All commands support JSON output and use exit codes:

```bash
# Get all worktrees as JSON
wt list --json | jq -r '.[] | select(.dirty) | .path'

# Find worktrees behind main
wt status --json | jq -r '.[] | select(.behind_main > 0) | .branch'

# Batch operations
for branch in $(wt list --json | jq -r '.[].branch'); do
  cd $(wt where $branch)
  npm test
done
```

### Concurrent Safety

> [!IMPORTANT]
> `wt` uses a repo-scoped advisory lock (`.git/wt.lock`) to prevent concurrent modifications. Operations are serialized per-repo but can run concurrently across different repos.

### Windows Support

Fully supported. Uses PID-based locking on Windows instead of `fcntl`.

### Performance

- Single `git fetch` per operation (not per worktree)
- Serial execution with minimal subprocess overhead
- Stdlib-only, no external dependencies

---

## Troubleshooting

### Stale worktree entries

> [!CAUTION]
> Manually deleting worktree directories (with `rm -rf` or file explorer) leaves stale git entries. Always use `wt rm` instead.

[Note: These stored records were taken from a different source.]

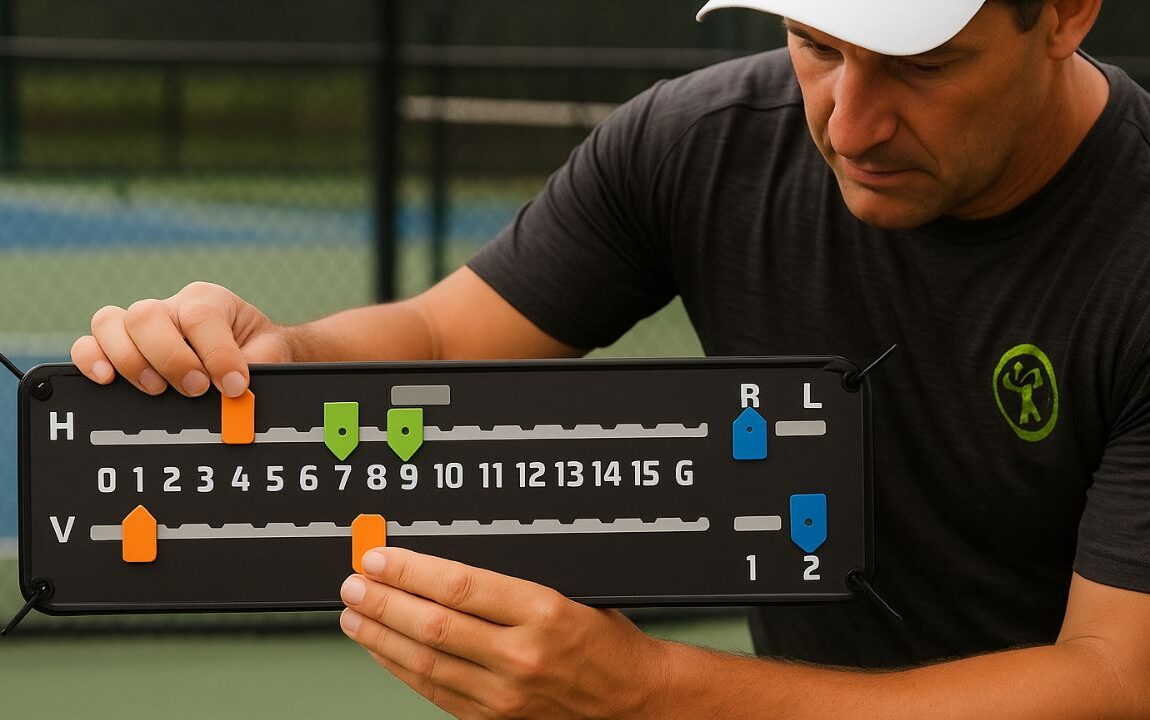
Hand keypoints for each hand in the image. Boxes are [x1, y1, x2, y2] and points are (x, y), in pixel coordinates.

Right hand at [71, 281, 291, 396]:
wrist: (252, 352)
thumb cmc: (257, 350)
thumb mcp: (269, 354)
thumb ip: (259, 369)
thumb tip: (237, 395)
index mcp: (209, 300)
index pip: (202, 316)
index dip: (217, 354)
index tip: (233, 385)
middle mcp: (170, 308)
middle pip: (146, 316)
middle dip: (170, 358)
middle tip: (196, 388)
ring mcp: (140, 326)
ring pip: (110, 324)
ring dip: (130, 361)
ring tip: (157, 389)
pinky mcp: (120, 347)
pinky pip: (89, 344)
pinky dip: (92, 360)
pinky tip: (107, 380)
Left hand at [339, 547, 672, 718]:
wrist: (634, 700)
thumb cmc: (604, 643)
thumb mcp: (567, 593)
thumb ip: (505, 585)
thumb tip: (437, 568)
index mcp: (543, 612)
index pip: (458, 586)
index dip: (410, 570)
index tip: (381, 557)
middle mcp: (521, 655)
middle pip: (432, 624)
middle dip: (383, 602)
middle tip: (354, 583)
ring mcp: (505, 694)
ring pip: (425, 662)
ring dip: (381, 636)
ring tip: (354, 615)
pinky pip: (435, 691)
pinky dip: (401, 669)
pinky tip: (383, 650)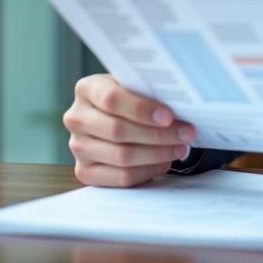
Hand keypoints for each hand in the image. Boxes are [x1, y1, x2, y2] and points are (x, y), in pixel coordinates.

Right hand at [63, 74, 195, 186]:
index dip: (141, 109)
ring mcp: (78, 147)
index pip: (111, 99)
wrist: (115, 116)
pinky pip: (121, 176)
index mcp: (87, 89)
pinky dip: (148, 170)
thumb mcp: (134, 86)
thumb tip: (180, 102)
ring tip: (180, 147)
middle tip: (186, 133)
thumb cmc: (131, 98)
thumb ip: (148, 91)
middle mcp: (77, 118)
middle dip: (158, 134)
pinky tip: (165, 161)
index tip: (168, 116)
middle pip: (118, 130)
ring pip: (122, 156)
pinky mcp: (85, 171)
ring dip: (157, 153)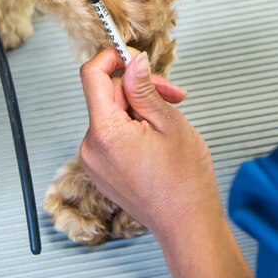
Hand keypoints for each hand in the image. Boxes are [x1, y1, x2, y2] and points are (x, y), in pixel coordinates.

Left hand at [78, 48, 223, 239]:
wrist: (187, 223)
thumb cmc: (184, 180)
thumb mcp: (169, 122)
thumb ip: (144, 88)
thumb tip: (132, 62)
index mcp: (105, 132)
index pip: (91, 76)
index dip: (111, 57)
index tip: (132, 54)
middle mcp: (91, 147)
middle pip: (106, 95)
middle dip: (138, 87)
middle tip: (173, 94)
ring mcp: (94, 162)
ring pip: (111, 114)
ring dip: (139, 108)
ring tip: (169, 120)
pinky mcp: (102, 171)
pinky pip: (112, 135)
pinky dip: (132, 127)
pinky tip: (157, 137)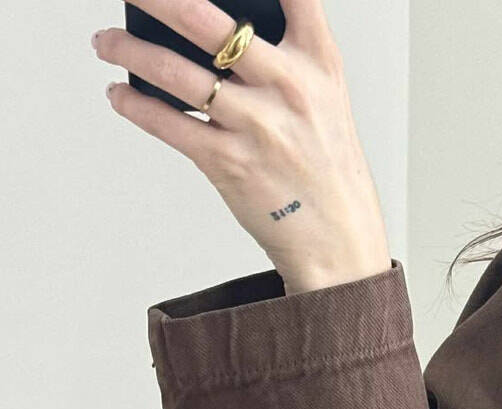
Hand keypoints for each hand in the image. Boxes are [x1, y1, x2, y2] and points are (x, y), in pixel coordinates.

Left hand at [92, 0, 391, 292]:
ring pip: (174, 72)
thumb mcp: (326, 97)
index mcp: (317, 62)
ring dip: (127, 50)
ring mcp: (255, 125)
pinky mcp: (229, 163)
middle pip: (206, 21)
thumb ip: (288, 53)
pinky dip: (134, 105)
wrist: (339, 238)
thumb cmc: (326, 166)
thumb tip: (220, 30)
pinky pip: (167, 124)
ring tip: (105, 42)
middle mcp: (286, 87)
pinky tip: (119, 94)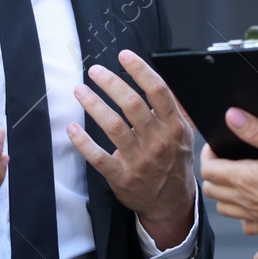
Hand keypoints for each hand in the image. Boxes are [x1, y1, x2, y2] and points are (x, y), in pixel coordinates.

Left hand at [67, 49, 195, 248]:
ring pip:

If you already manually deleted a worktree directory:

```bash
wt gc
```

### Hooks timing out

Increase timeout in config:

```toml
[hooks]
timeout_seconds = 600
```

### Wrong branch prefix

Check your `auto_prefix` config:

```bash
wt doctor
```

### Worktree paths not found

Ensure paths don't contain special shell characters. Quote template variables if using spaces.